(Dataset entries)
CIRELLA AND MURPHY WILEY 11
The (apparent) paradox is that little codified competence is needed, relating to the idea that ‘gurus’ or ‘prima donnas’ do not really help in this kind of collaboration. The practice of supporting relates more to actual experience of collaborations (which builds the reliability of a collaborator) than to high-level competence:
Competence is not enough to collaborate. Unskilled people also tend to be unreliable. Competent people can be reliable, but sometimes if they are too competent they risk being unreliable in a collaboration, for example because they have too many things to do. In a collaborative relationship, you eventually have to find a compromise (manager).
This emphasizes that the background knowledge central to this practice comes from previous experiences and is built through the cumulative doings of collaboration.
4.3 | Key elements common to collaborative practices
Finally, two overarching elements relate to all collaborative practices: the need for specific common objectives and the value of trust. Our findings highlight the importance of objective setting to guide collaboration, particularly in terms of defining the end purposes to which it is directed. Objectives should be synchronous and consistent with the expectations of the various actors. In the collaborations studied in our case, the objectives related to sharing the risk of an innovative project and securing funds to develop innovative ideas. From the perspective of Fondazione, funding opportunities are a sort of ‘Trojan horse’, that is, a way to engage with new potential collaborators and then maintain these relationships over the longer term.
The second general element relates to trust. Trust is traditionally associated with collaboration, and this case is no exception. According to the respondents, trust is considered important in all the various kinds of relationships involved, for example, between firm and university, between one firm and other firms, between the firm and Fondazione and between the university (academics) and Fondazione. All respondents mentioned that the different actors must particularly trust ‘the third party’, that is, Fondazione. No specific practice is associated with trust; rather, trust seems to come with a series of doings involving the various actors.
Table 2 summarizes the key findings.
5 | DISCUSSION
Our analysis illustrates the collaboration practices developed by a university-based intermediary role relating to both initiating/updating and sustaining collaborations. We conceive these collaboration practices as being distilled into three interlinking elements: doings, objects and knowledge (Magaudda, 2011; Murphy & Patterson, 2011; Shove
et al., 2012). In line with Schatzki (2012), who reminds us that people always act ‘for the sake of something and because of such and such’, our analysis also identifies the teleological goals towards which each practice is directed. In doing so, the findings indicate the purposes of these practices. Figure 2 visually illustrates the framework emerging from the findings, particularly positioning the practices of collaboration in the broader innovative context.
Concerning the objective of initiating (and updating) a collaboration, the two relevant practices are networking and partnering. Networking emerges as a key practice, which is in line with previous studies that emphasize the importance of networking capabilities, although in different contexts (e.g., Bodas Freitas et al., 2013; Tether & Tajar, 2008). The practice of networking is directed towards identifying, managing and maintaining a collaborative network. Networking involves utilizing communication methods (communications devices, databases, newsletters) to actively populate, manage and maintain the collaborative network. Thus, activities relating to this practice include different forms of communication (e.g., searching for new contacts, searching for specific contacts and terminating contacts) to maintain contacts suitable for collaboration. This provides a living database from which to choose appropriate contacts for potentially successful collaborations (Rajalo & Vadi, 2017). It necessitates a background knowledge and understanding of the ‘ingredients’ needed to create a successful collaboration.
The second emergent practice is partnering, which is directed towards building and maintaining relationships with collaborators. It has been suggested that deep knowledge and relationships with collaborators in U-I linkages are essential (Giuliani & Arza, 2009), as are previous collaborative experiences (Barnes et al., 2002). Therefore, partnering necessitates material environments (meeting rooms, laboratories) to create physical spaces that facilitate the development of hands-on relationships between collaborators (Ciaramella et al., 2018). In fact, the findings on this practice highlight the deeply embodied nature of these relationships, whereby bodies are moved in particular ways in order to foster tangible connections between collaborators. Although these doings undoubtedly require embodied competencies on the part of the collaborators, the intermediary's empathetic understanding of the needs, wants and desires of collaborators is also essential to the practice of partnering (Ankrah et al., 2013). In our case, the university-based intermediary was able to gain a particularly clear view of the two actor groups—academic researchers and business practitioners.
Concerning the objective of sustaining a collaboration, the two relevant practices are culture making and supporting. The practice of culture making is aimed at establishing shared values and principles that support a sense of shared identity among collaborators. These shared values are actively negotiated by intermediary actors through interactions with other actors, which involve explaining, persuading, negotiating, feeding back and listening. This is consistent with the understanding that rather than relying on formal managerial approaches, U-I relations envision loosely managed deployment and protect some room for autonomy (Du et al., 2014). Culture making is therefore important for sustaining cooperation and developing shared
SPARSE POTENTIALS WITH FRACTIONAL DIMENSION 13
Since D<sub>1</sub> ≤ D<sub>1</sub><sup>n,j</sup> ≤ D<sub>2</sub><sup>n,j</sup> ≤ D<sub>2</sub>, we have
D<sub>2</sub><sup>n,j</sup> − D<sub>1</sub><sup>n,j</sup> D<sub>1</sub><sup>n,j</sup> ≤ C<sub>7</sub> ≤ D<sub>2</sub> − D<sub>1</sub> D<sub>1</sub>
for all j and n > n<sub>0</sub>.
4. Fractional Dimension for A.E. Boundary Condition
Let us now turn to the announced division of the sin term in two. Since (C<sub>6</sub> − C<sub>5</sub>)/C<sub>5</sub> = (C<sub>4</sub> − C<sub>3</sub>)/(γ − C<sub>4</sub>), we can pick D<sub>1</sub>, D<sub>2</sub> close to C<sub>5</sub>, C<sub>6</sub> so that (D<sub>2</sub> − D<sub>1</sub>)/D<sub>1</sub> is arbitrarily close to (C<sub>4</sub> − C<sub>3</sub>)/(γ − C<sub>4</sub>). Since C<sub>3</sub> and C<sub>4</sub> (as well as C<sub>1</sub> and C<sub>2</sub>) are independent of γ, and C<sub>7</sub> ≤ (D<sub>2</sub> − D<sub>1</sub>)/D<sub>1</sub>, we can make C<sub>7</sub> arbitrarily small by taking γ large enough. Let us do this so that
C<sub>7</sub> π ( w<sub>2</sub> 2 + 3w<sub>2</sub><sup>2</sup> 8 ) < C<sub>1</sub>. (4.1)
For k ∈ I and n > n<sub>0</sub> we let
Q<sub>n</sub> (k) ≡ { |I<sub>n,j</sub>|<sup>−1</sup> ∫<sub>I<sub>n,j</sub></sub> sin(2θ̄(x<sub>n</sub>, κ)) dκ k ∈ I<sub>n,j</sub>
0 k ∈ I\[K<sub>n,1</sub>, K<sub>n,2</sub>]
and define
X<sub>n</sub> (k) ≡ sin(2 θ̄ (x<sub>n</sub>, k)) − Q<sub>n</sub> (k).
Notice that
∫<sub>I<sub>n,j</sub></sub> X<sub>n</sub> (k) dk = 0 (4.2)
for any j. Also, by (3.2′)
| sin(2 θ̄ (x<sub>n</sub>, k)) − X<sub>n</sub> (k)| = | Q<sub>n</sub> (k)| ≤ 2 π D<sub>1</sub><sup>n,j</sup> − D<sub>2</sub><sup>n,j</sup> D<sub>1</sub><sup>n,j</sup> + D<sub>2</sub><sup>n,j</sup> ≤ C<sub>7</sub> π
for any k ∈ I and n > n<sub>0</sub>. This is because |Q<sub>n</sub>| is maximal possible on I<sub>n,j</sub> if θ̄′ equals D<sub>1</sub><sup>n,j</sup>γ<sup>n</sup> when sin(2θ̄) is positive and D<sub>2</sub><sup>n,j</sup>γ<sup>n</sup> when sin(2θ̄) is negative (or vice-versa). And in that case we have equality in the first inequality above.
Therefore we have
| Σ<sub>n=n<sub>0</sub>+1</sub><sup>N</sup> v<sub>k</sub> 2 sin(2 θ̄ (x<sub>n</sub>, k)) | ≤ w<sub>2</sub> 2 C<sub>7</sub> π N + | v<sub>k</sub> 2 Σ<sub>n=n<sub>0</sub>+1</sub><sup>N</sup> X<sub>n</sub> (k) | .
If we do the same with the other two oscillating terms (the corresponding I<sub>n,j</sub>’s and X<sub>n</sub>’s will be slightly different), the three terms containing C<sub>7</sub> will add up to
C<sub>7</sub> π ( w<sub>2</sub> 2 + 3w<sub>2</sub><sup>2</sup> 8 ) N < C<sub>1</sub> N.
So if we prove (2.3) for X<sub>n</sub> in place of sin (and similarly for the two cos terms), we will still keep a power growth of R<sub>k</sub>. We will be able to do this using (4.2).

TASK STATEMENT: Only the lines above starting at the one containing "Notice that" and ending at the one containing "X<sub>n</sub> (k) | .", both included, are to be returned, exactly as they read.

SOLUTION TO THIS TASK:
Notice that
∫<sub>I<sub>n,j</sub></sub> X<sub>n</sub> (k) dk = 0 (4.2)
for any j. Also, by (3.2′)
| sin(2 θ̄ (x<sub>n</sub>, k)) − X<sub>n</sub> (k)| = | Q<sub>n</sub> (k)| ≤ 2 π D<sub>1</sub><sup>n,j</sup> − D<sub>2</sub><sup>n,j</sup> D<sub>1</sub><sup>n,j</sup> + D<sub>2</sub><sup>n,j</sup> ≤ C<sub>7</sub> π
for any k ∈ I and n > n<sub>0</sub>. This is because |Q<sub>n</sub>| is maximal possible on I<sub>n,j</sub> if θ̄′ equals D<sub>1</sub><sup>n,j</sup>γ<sup>n</sup> when sin(2θ̄) is positive and D<sub>2</sub><sup>n,j</sup>γ<sup>n</sup> when sin(2θ̄) is negative (or vice-versa). And in that case we have equality in the first inequality above.
Therefore we have
| Σ<sub>n=n<sub>0</sub>+1</sub><sup>N</sup> v<sub>k</sub> 2 sin(2 θ̄ (x<sub>n</sub>, k)) | ≤ w<sub>2</sub> 2 C<sub>7</sub> π N + | v<sub>k</sub> 2 Σ<sub>n=n<sub>0</sub>+1</sub><sup>N</sup> X<sub>n</sub> (k) | .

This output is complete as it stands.